-------- TEXT --------
On his final racecourse appearance, Falbrav beat Rakti by two lengths in the Hong Kong Cup at Sha Tin Racecourse. Frankie Dettori said of the run, "That was electric... He just flew. He took my breath away", after Falbrav's acceleration had settled the result a furlong from the finish.

==Assessment==
Falbrav won the 2003 Cartier Racing Award for Champion European older horse.

In the International Classification for the same year, Falbrav was rated on 127, six pounds behind Hawk Wing. Although this rating made him the fourth best horse in the world, some commentators claimed that he had been unfairly under-rated. The argument was centred on the fact that Hawk Wing's rating was based on one performance (in the Lockinge Stakes), whereas Falbrav had raced at a consistently high standard from April to December.

The same arguments, in reverse, were aired when Falbrav was awarded the title of BHB Horse of the Year.
--------
TASK INSTRUCTIONS >>
**a)** In the Falbrav text, what rating did Falbrav get in the International Classification for that year?
**b)** Update everything in the Falbrav text from "On his final" down to "European older horse.", replacing "electric" with "thrilling".
-------- AVAILABLE DATA --------
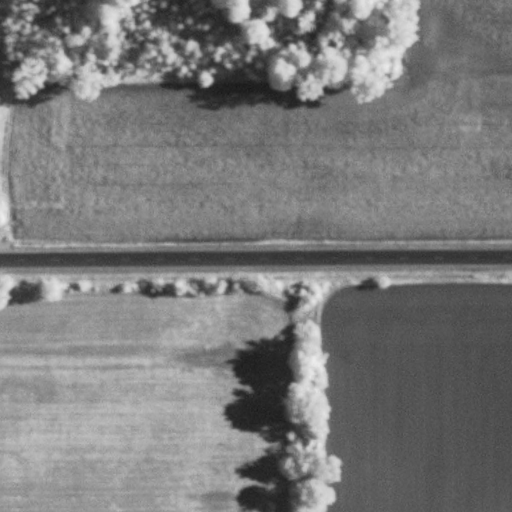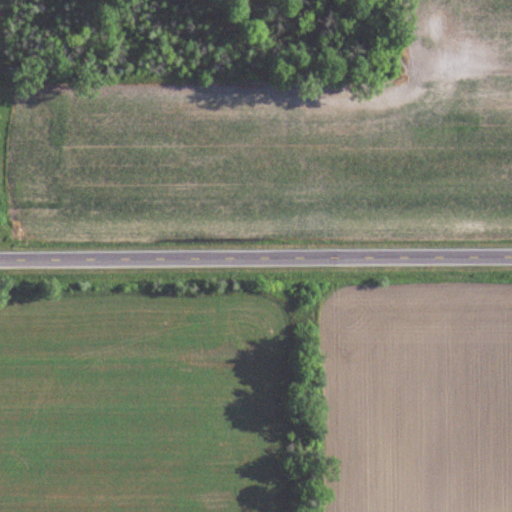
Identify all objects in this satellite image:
road: (256, 248)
--------
LIST OF SOLUTIONS >>
**a)** He was rated on 127.

**b)**
On his final racecourse appearance, Falbrav beat Rakti by two lengths in the Hong Kong Cup at Sha Tin Racecourse. Frankie Dettori said of the run, "That was thrilling... He just flew. He took my breath away", after Falbrav's acceleration had settled the result a furlong from the finish.

==Assessment==
Falbrav won the 2003 Cartier Racing Award for Champion European older horse.